### THE TASK
Needed from the data below: all lines that contain the word "awareness".

=== SOURCE MATERIAL ===

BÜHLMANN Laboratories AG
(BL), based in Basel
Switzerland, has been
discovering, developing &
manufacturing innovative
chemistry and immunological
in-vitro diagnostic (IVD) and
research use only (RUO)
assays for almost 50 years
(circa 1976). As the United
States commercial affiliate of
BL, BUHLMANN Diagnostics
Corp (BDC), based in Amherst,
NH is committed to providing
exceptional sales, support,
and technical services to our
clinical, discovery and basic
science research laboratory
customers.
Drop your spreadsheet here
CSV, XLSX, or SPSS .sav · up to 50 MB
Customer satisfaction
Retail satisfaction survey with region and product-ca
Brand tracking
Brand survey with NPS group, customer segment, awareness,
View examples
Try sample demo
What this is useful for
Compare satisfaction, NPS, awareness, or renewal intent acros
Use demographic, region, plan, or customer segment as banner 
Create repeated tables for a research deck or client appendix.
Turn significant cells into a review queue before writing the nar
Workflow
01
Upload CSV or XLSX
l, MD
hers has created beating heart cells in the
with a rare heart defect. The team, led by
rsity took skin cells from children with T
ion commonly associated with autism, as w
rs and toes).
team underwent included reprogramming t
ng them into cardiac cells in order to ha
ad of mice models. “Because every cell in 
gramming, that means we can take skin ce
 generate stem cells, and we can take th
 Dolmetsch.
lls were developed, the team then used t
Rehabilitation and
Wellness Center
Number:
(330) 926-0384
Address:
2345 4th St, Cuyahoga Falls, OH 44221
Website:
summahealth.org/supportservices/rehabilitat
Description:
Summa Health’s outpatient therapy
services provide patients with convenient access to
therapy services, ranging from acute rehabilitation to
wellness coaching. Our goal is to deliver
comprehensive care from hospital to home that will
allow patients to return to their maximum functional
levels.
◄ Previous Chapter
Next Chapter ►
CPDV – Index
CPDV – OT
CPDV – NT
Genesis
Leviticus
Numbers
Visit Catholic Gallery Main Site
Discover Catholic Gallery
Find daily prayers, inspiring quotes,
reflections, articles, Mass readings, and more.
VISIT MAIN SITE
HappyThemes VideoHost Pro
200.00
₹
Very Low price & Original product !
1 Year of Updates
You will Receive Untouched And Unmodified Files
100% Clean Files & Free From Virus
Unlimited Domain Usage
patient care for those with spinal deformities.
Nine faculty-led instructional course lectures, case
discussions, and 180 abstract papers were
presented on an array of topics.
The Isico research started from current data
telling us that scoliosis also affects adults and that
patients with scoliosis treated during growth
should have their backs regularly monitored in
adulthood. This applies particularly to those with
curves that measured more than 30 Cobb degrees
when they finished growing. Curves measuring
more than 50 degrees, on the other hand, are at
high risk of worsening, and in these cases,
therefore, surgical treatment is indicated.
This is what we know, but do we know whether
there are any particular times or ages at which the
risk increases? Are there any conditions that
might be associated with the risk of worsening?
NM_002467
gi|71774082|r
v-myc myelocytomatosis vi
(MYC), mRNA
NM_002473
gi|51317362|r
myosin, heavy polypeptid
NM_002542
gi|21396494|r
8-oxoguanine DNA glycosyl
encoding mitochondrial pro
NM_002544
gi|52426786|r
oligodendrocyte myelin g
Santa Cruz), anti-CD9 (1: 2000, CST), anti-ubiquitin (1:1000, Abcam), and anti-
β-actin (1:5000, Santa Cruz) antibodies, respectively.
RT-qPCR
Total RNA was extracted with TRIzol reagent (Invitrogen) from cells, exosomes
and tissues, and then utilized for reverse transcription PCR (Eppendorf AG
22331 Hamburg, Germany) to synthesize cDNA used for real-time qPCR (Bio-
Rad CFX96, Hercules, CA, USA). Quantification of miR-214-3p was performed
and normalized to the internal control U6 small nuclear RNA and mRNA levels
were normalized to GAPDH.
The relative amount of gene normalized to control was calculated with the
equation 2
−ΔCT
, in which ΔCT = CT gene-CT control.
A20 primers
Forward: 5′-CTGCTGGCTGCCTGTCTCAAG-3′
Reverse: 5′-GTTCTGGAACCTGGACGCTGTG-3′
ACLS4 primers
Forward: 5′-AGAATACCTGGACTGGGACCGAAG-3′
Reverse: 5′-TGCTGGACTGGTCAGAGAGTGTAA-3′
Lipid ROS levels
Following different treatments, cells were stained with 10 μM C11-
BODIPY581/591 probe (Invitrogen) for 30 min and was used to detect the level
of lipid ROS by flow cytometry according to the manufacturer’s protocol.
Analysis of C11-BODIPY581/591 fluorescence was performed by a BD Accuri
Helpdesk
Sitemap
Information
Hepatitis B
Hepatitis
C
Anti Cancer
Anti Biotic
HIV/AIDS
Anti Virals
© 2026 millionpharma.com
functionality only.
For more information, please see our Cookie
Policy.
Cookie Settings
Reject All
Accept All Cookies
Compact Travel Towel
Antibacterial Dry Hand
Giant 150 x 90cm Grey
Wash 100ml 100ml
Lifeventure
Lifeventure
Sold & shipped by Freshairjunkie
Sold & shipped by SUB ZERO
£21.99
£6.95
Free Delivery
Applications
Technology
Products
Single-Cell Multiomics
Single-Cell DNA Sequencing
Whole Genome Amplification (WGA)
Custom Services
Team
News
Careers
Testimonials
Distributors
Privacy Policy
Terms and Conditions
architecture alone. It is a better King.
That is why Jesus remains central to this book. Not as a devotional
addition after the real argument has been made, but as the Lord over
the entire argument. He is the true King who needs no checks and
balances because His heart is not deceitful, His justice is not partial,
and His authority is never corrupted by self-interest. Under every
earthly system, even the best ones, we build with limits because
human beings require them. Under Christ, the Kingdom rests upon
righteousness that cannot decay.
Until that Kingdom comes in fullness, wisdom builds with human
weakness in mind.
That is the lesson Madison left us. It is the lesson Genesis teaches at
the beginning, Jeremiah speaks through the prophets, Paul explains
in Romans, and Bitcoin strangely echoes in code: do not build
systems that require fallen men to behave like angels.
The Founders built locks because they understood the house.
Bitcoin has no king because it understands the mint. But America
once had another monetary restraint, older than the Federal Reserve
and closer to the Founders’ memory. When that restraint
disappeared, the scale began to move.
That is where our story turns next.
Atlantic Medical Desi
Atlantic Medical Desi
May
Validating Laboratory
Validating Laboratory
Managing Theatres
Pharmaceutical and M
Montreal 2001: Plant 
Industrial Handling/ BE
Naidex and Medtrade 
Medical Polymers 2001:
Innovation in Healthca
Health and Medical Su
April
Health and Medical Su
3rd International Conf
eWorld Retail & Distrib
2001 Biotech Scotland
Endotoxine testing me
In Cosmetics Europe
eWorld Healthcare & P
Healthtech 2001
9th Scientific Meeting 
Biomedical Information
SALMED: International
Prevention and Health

===

### ANSWER SPACE
Brand survey with NPS group, customer segment, awareness,
Compare satisfaction, NPS, awareness, or renewal intent acros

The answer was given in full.